Python Recap and Objects
Previous: Unix | Next: Regular Expressions |
Required course material for the lesson
Powerpoint: Python Recap and Objects
Powerpoint: Random numbers
Subjects covered
- A short essential recap of Python learned course 22101.
- F-string formatting
- Command line arguments with Python
- The Python Object Model, and how it influences Python.
- Identity versus Equality
Exercises to be handed in
In exercises 2-9 the job is to select the lines in the input file, i.e. the exercises are about which lines to select in various ways. The output is just a few of the lines in the inputfile.
- Make a handy little calculator, calc.py, which takes 2 numbers and a operation from command line and displays the result: Here is an example of how it works:
./calc.py 3 + 6
The output should just be the result. You need to have at least the basic 4 operators working (+,-,/,*). If you want to, you can extend it to have more numbers than 2, like./calc.py 5 + 6 * 4
An issue with operator precedence might appear. - The input file scores.txt is a tab-separated file with an accession number in first column followed by 6 numbers (scores) between 0 and 1. You must find the accession numbers and scores (that means the entire line) of the 10 highest and 10 lowest "combined scores" (combined score is the metric for selection) and save the output in the file scoresextreme.txt.

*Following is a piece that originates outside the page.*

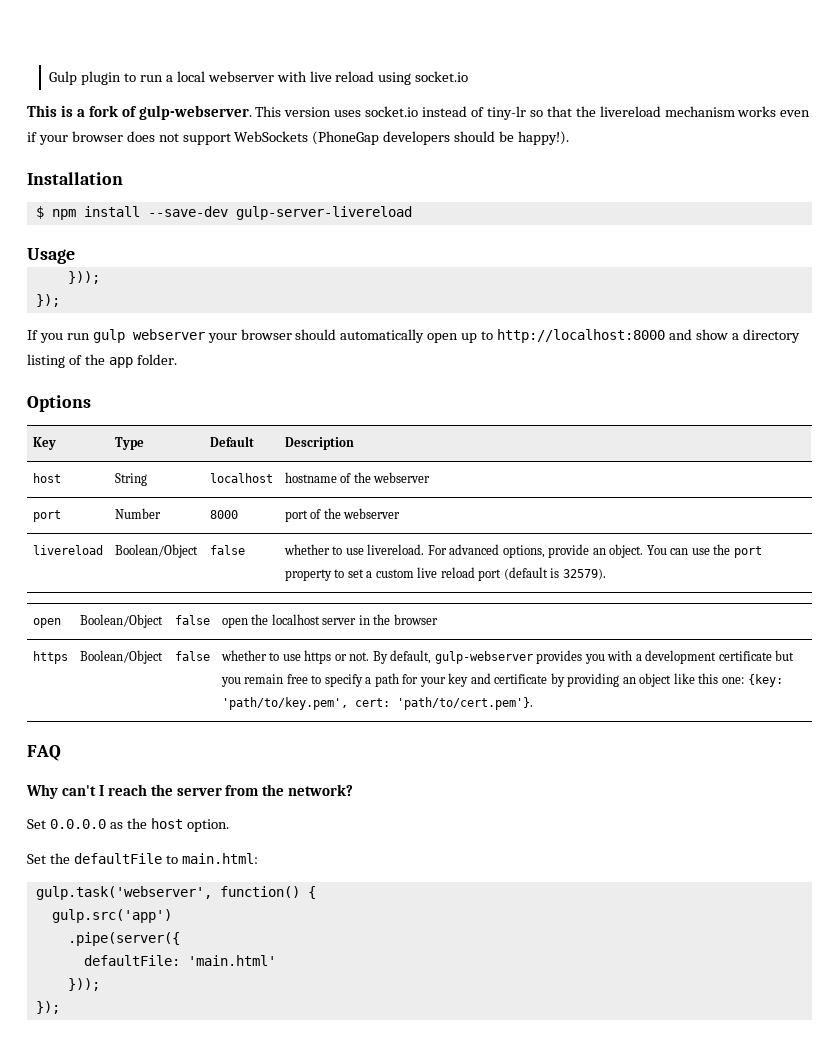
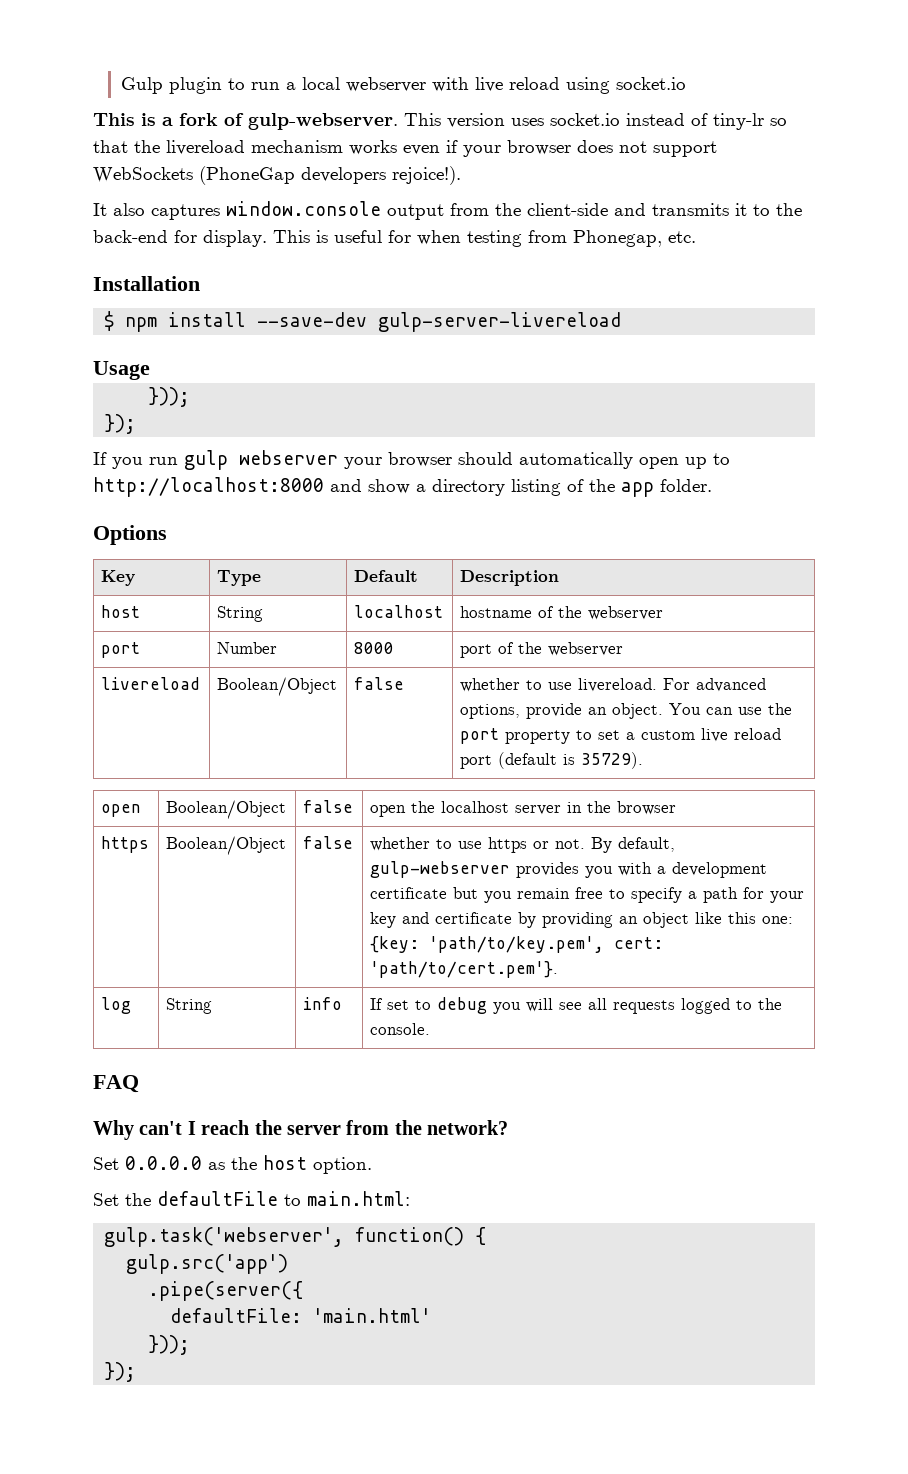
[454,131,570,145] should be happy!). -> [392,166,461,185] [93,201,802,220] [93,230,696,247] rejoice!). // It also captures window.console output from the client-side and transmits it to the back-end for display. This is useful for when testing from Phonegap, etc.
[562,568,606,580] 32579). -> [581,752,644,769] 35729).
(533, 703) none -> [101,997,132,1014] [166,998,213,1014] [303,997,343,1010] [370,997,783,1014] [370,1023,431,1035] // log | String | info | If set to debug you will see all requests logged to the console.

The combined score is simply the 6 numbers added together. The order of the output must be from high to low. Take the name of input file and the output file from the command line, so the program is flexible. - Change exercise 2 in the following way: There is an input file, negative_list.txt, which is a list of genes which can NOT be part of the output. They are banned from your analysis. As can be seen, the genes are identified by their swissprot id. In order to translate from swissprot id to accession number so you can relate it to the scores.txt, you must use the input file translation.txt, where the first item on the line is a accession number, second item is the corresponding swissprot id.
- Change exercise 2 in the following way: Make the program work no matter how many numbers there are on every line. It must be the same number of numbers, i.e. in one file it could be 10 numbers on every line, in another file it could be 7 numbers per line.
- Change exercise 2 in the following way: Instead of using the combined score as the metric for selecting the accession numbers and scores, then use the average score as the metric. That will allow for having a different number of numbers on each line in the input file.
- Change exercise 2 in the following way: When you calculate the combined score the first number should weigh 50% more than the other numbers and the last should weigh 50% less.
- Change exercise 2 in the following way: When you calculate the combined score the numbers should be weighted after a linear sliding scale with the first number count for 50% more than its real value, sliding linearly down to the last number which is weighted 50% less. The weight is thus dynamically calculated according to how many numbers there are on the line and which position the number is on the line.
N is the number of numbers, P is the position of the number, then the weight W is calculated as: W = 1.5 - (P-1)/(N-1)
A more generic expression for the sliding weighting scale - B is the beginning weight, E is the ending weight: W = B - (B-E)*(P-1)/(N-1) - Change exercise 2 in the following way: Just find the 10 lines in the input file with the highest combined scores. This should be easier than the original exercise.
- This is the same exercise as the previous (ex 8), however imagine that the input file is enormous - so big that you can not have it in memory. You still need to solve the problem, and this is done by having a running list of the best scores.